It’s down to judges to uphold the rule of law, last week’s Commonwealth Law Conference heard.

Lawyers were not the most important delegates at the Commonwealth Law Conference last week. The people who really mattered were the judges.

If the former British Commonwealth still has a role, then it must be mutual assistance. The Commonwealth Lawyers’ Association (CLA), which chose Glasgow for its 19th biennial conference, was established to promote the rule of law across the Commonwealth and beyond.
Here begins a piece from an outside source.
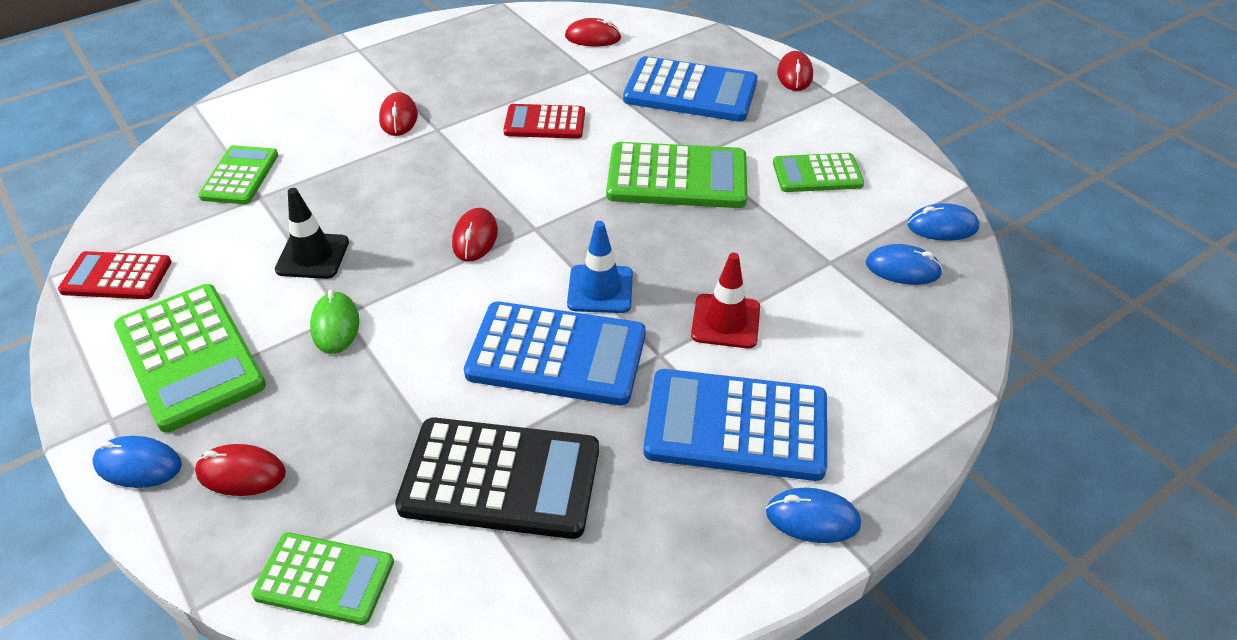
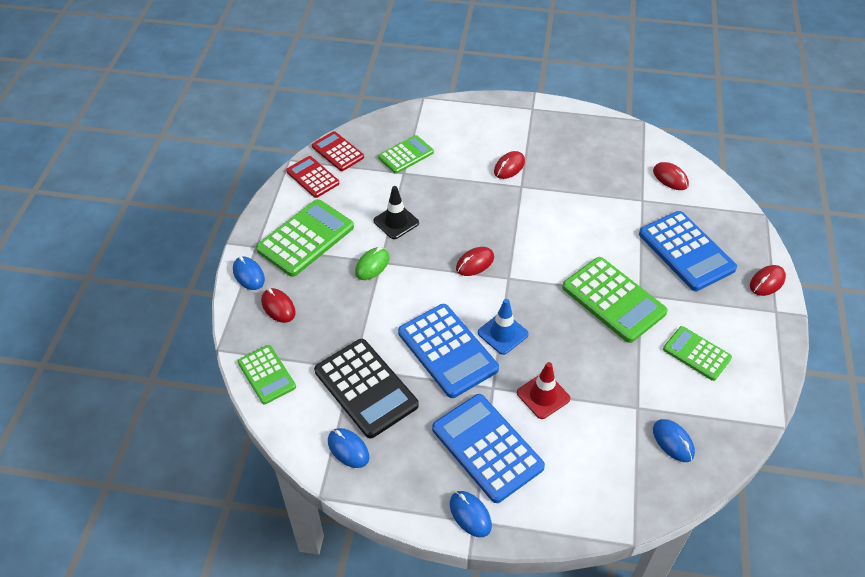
camera: 45 degrees right, 5 degrees up
green calculator [114,284,266,432] -> green calculator turned 150 degrees counterclockwise [256,199,354,277]
red calculator [503,104,585,139] -> red calculator moved to [312,131,364,171]
blue mouse [907,203,979,241] -> blue mouse moved to [328,428,369,468]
But it is the Commonwealth judges who must breath life into a concept that is not always fully understood.

‘There is nothing vague about the rule of law,’ Professor Sir Jeffrey Jowell QC told guests at a dinner in the marbled splendour of Glasgow’s Victorian city chambers. ‘It is the mechanism that shifts arbitrariness to accountability.’ As director of the Bingham Centre for the Rule of Law, he summarised its main concepts as legality (nobody is above the law); certainty (fair warning must be given before the law is changed); equality (available to the rich as well as the poor); and accessibility (giving individuals the power to hold ministers to account).

Jowell said that the rule of law was a universal concept but attacks on it were a universal problem. He hinted that the US would be found wanting in new research to be published by the Bingham Centre next month.

The pivotal importance of Commonwealth judges in upholding the rule of law was brought home to delegates by Toby Cadman, a London-based barrister who spoke just two days after an Islamist leader had been hanged in Bangladesh.

Muhammad Kamaruzzaman, 62, an assistant secretary general of the Jamaat-e-Islami party, was found guilty by a special tribunal of heading a militia group that was behind a massacre of at least 120 unarmed farmers during the conflict. Earlier this month, he lost his final appeal to the Bangladesh Supreme Court. Were the judges doing their best to uphold laws that hold popular support? Or was this a deeply flawed process resulting in judicial murder?

Cadman, who has been acting as defence counsel, is in no doubt. ‘The Bangladesh International Crimes Tribunal, for all the government rhetoric, has been an abject failure as far as the administration of justice and the principle of a fair trial are concerned,’ he said.

How, though, are judges to decide what the rule of law requires? The difficulty was illustrated last month when the UK Supreme Court overturned, by a majority of five to two, the attorney general’s veto on publication of letters written by the Prince of Wales to government departments.

For the majority, Lord Neuberger said that ‘a statutory provision which entitles a member of the executive to overrule a decision of the judiciary merely because he does not agree with it… would cut across two constitutional principles which are also fundamental components of the rule of law’.

But the two dissenting judges took the view that parliament meant what it said when it allowed ministers to veto disclosure. According to Lord Wilson, the majority did not just interpret section 53 of the Freedom of Information Act 2000: ‘It re-wrote it. It invoked precious constitutional principles; but among the most precious is that of parliamentary sovereignty, emblematic of our democracy.’

If the judges can’t be sure what the rule of law requires, the CLA is there to help them. Last year, James Guthrie QC was briefed by the association to intervene in an appeal from Mauritius to the Judicial Committee of the Privy Council. Dharmanand Dhooharika, the editor of a Mauritian newspaper, had been given three months in prison for ‘scandalising the court’ after he published allegations about his country’s then chief justice. In his appeal to London he was represented by Geoffrey Robertson QC and Mark Stephens CBE, the ebullient London solicitor who retired last week after two years as president of the CLA.

Scandalising the court is a form of contempt that was invented by English judges in the 18th century, but abolished by statute in England and Wales two years ago. As Guthrie told lawyers who’d gathered in Glasgow, it still exists as an offence in Scotland, where it is known as ‘murmuring judges’. The Privy Council found last year that the offence still existed in Mauritius too, while overturning the editor’s conviction because he was not shown to have acted in bad faith and had not received a fair trial.

So it’s all down to the judges. In his opening address, Lord Gill, the Lord President, sounded a warning: ‘Where it is clear that some of the best of the profession are not interested in a judicial career, there is something wrong – either with the conditions of the job or with the appointments system itself.’

It’s not just in countries such as Mauritius that governments should listen to the judges.